■ ASSIGNMENT: Turn the data below into a JSON list of strings, one string per line, with blank lines omitted. Leave the pictures out of your answer.

------ THE DATA

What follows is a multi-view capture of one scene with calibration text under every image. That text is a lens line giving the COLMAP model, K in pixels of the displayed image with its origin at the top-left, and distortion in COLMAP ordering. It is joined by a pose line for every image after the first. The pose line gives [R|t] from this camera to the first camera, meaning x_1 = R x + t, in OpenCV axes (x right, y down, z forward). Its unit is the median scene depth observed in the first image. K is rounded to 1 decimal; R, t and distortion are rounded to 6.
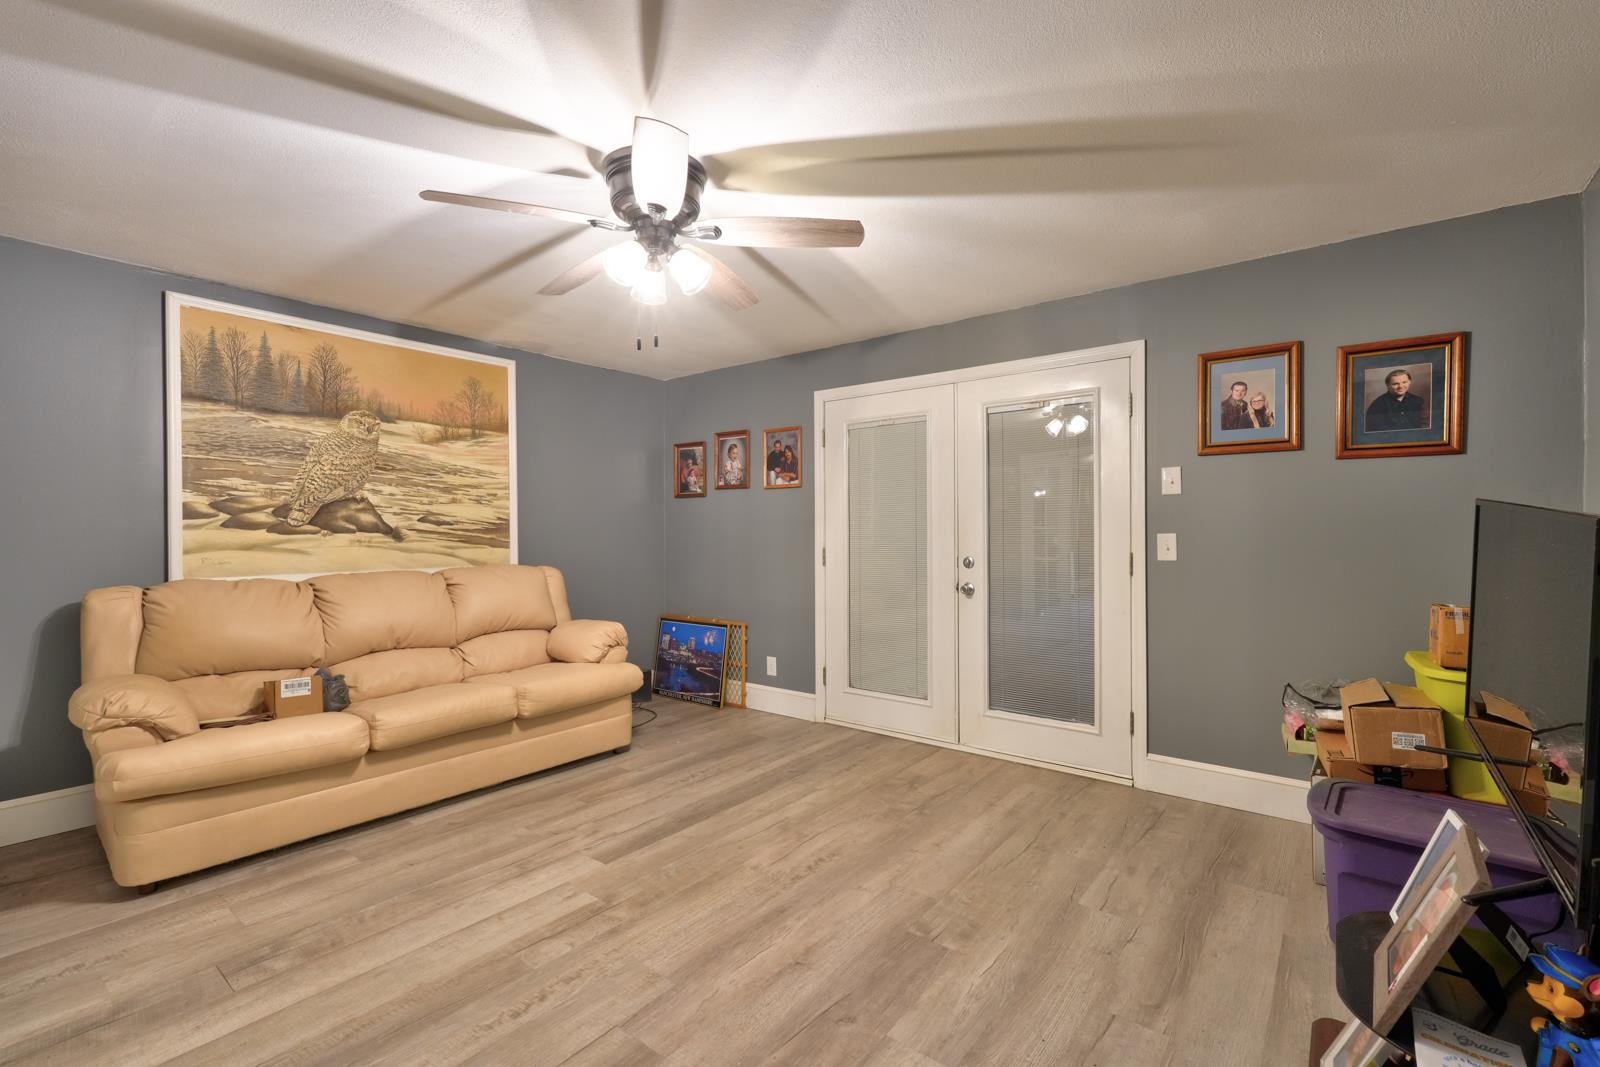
lens RADIAL K [[699.6, 0, 791.6], [0, 699.6, 536.8], [0, 0, 1]] dist [0.000687, -0.000516]
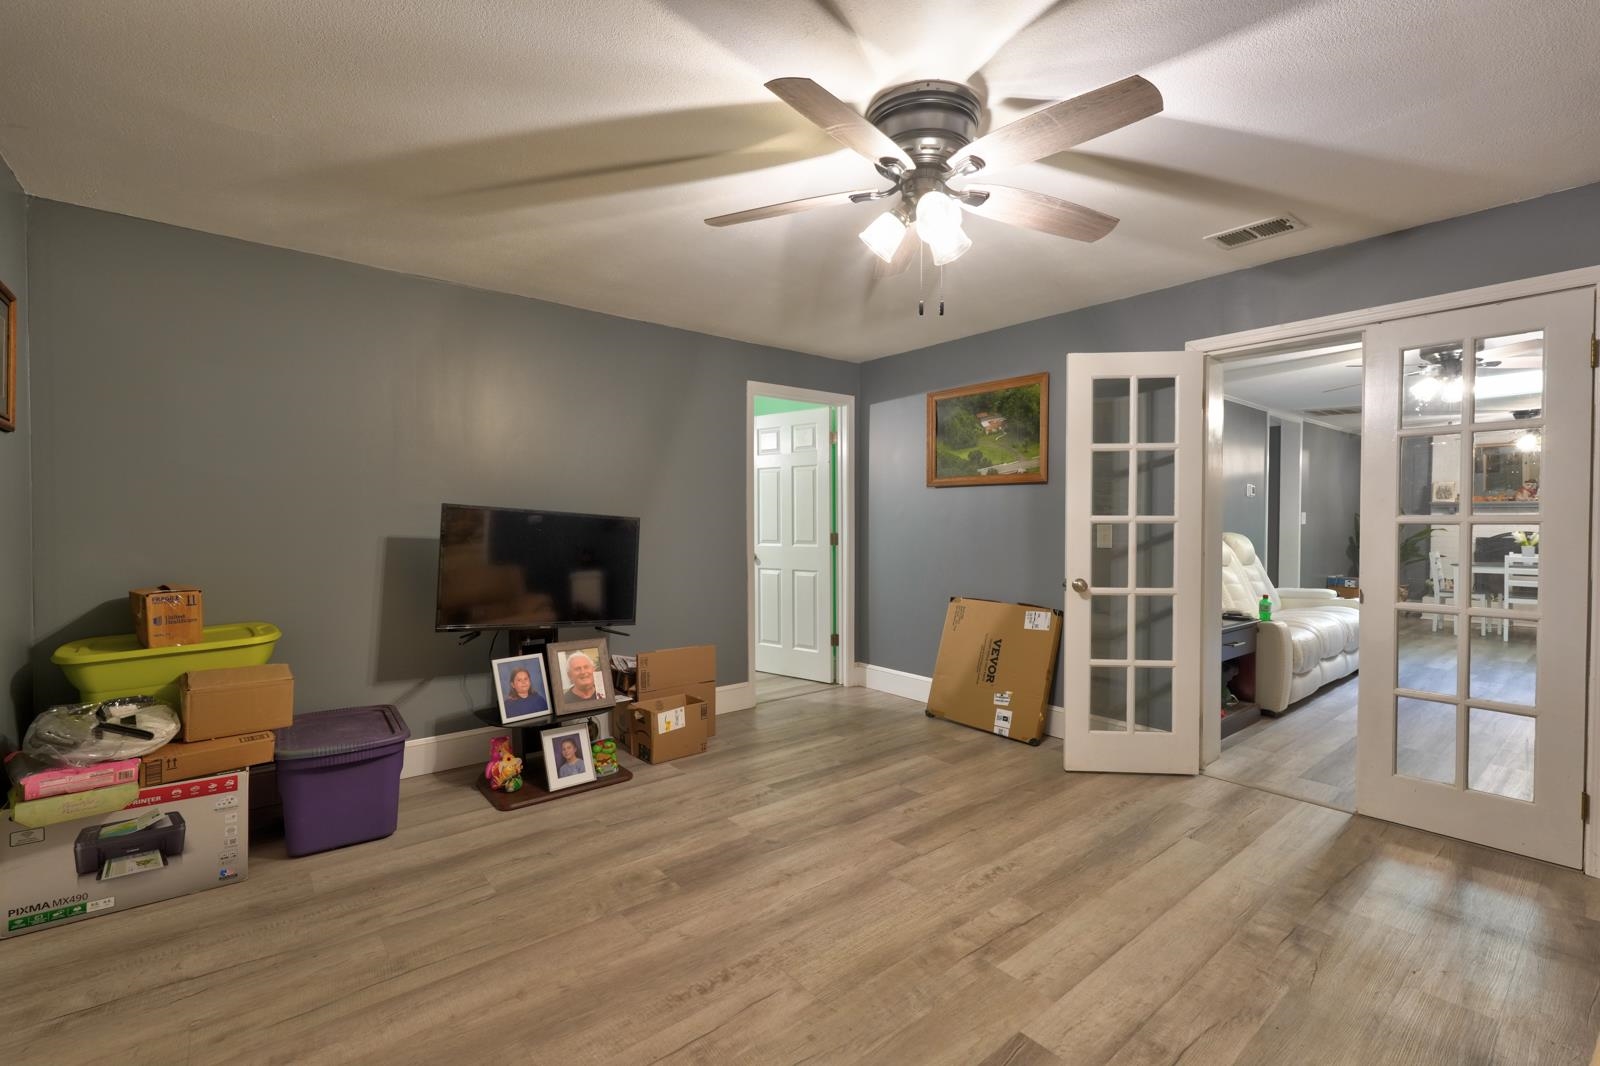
lens RADIAL K [[699.6, 0, 796.4], [0, 699.6, 529.8], [0, 0, 1]] dist [0.000687, -0.000516]
pose [[-0.978706, -0.002100, 0.205255, -0.222889], [0.002499, 0.999752, 0.022146, -0.018261], [-0.205250, 0.022187, -0.978458, 1.917635]]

------------

■ REPLY TO THE TASK:
[
  "What follows is a multi-view capture of one scene with calibration text under every image. That text is a lens line giving the COLMAP model, K in pixels of the displayed image with its origin at the top-left, and distortion in COLMAP ordering. It is joined by a pose line for every image after the first. The pose line gives [R|t] from this camera to the first camera, meaning x_1 = R x + t, in OpenCV axes (x right, y down, z forward). Its unit is the median scene depth observed in the first image. K is rounded to 1 decimal; R, t and distortion are rounded to 6.",
  "lens RADIAL K [[699.6, 0, 791.6], [0, 699.6, 536.8], [0, 0, 1]] dist [0.000687, -0.000516]",
  "lens RADIAL K [[699.6, 0, 796.4], [0, 699.6, 529.8], [0, 0, 1]] dist [0.000687, -0.000516]",
  "pose [[-0.978706, -0.002100, 0.205255, -0.222889], [0.002499, 0.999752, 0.022146, -0.018261], [-0.205250, 0.022187, -0.978458, 1.917635]]"
]